3. Federal solutions to this issue should show deference to existing state solutions that have been adopted by the states.
ALEC strongly believes in the concept of better governance through federalism, and nowhere is that more important than the regulation of insurance products, including health insurance products. Insurance markets vary significantly across state lines, and hence, it is unreasonable and counterproductive to assume a uniform approach to dealing with insurance market issues would have better results than a state-specific approach. Congress recognized this fact with the passage of the McCarran-Ferguson Act of 1945. Finally, ALEC is concerned about the use of the “ERISA preemption” by insurers to bypass important consumer protections and market stability measures as adopted by state legislatures and implemented by the state Departments of Insurance. ALEC recommends federal action allowing states to apply for waivers to ERISA preemption, and/or recommends state solutions to surprise medical billing to allow for ERISA plans to “opt in” to state regulation for the benefit of consumers.
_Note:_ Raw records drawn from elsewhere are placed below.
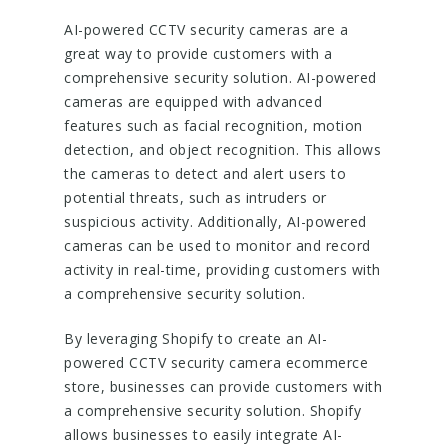
AI-powered CCTV security cameras are a
great way to provide customers with a
comprehensive security solution. AI-powered
cameras are equipped with advanced
features such as facial recognition, motion
detection, and object recognition. This allows
the cameras to detect and alert users to
potential threats, such as intruders or
suspicious activity. Additionally, AI-powered
cameras can be used to monitor and record
activity in real-time, providing customers with
a comprehensive security solution.
By leveraging Shopify to create an AI-
powered CCTV security camera ecommerce
store, businesses can provide customers with
a comprehensive security solution. Shopify
allows businesses to easily integrate AI-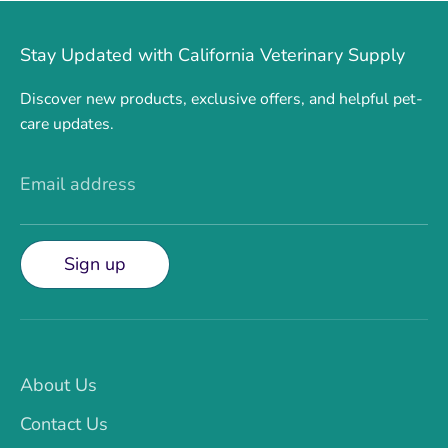
Stay Updated with California Veterinary Supply
Discover new products, exclusive offers, and helpful pet-
care updates.
Email address
Sign up
About Us
Contact Us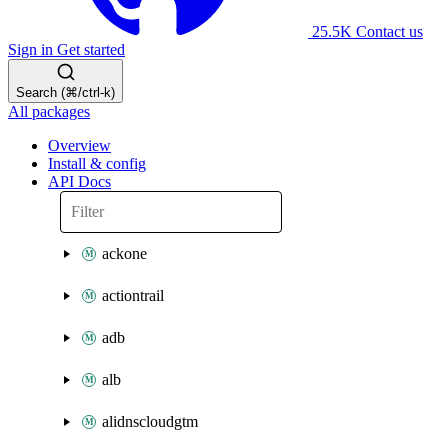
25.5K
Contact us
Sign in
Get started
Search (⌘/ctrl-k)
All packages
Overview
Install & config
API Docs
ackone
actiontrail
adb
alb
alidnscloudgtm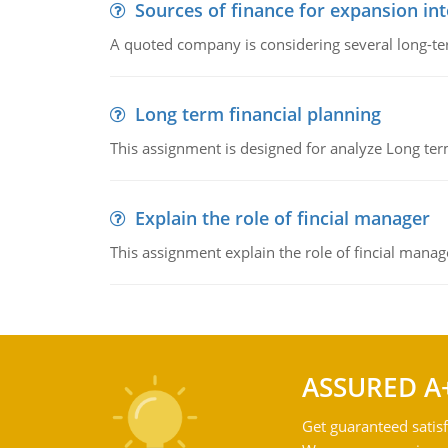
Sources of finance for expansion in
A quoted company is considering several long-te
Long term financial planning
This assignment is designed for analyze Long term
Explain the role of fincial manager
This assignment explain the role of fincial mana
ASSURED A
Get guaranteed satisf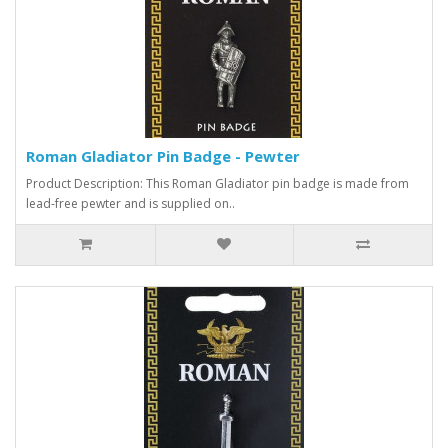
Roman Gladiator Pin Badge - Pewter
Product Description: This Roman Gladiator pin badge is made from
lead-free pewter and is supplied on..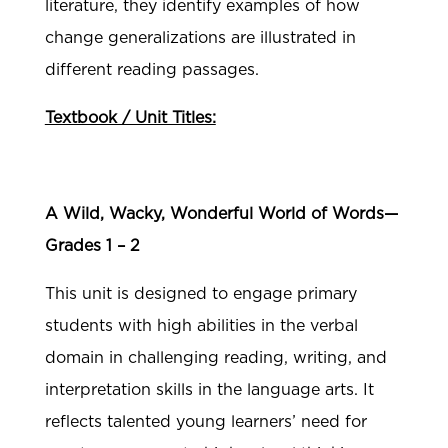
literature, they identify examples of how
change generalizations are illustrated in
different reading passages.
Textbook / Unit Titles:
A Wild, Wacky, Wonderful World of Words—
Grades 1 – 2
This unit is designed to engage primary
students with high abilities in the verbal
domain in challenging reading, writing, and
interpretation skills in the language arts. It
reflects talented young learners’ need for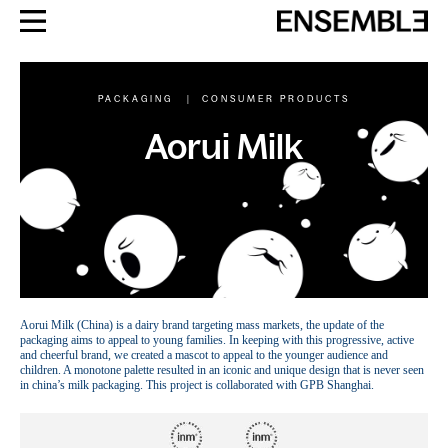
PACKAGING
|
CONSUMER PRODUCTS
Aorui Milk
Aorui Milk (China) is a dairy brand targeting mass markets, the update of the
packaging aims to appeal to young families. In keeping with this progressive, active
and cheerful brand, we created a mascot to appeal to the younger audience and
children. A monotone palette resulted in an iconic and unique design that is never seen
in china’s milk packaging. This project is collaborated with GPB Shanghai.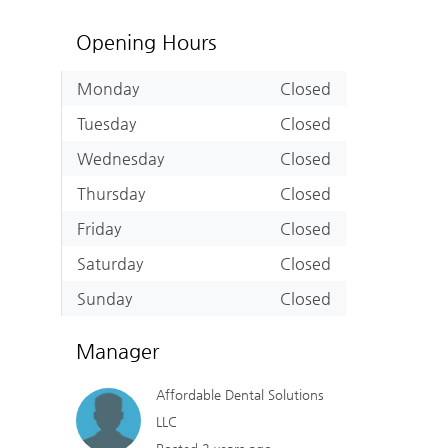
Opening Hours
Monday
Closed
Tuesday
Closed
Wednesday
Closed
Thursday
Closed
Friday
Closed
Saturday
Closed
Sunday
Closed
Manager
Affordable Dental Solutions
LLC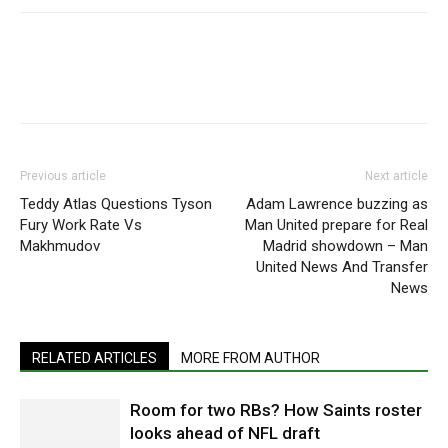
Previous article
Next article
Teddy Atlas Questions Tyson
Adam Lawrence buzzing as
Fury Work Rate Vs
Man United prepare for Real
Makhmudov
Madrid showdown – Man
United News And Transfer
News
RELATED ARTICLES
MORE FROM AUTHOR
Room for two RBs? How Saints roster
looks ahead of NFL draft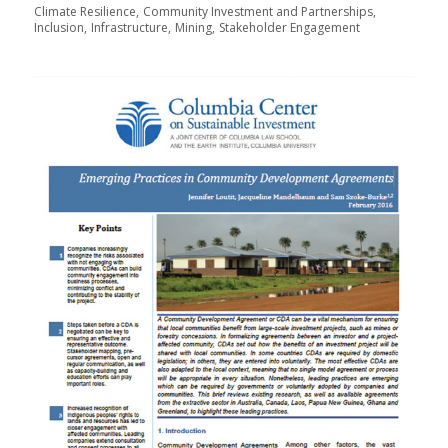
Climate Resilience
Community Investment and Partnerships
Inclusion
Infrastructure
Mining
Stakeholder Engagement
4. The results of independent dispute resolution should be made public as part of a solution to surprise medical billing.
Finally, ALEC believes there is significant benefit of improved market stability when price transparency is included as part of a solution to surprise medical billing. Insurers and providers both benefit from knowledge about the previous results of IDR in terms of pricing services according to market rates. Over time, the results of IDR, being known, may replace the need for IDR in a majority of circumstances by accurately predicting FMV for medical services. In addition, consumers are given an opportunity to see FMV in advance of services as well, which may help avoid a surprise medical billing situation. Finally, as insurer and providers become better equipped to know what the FMV for services are, contracting as part of the network will undoubtedly increase.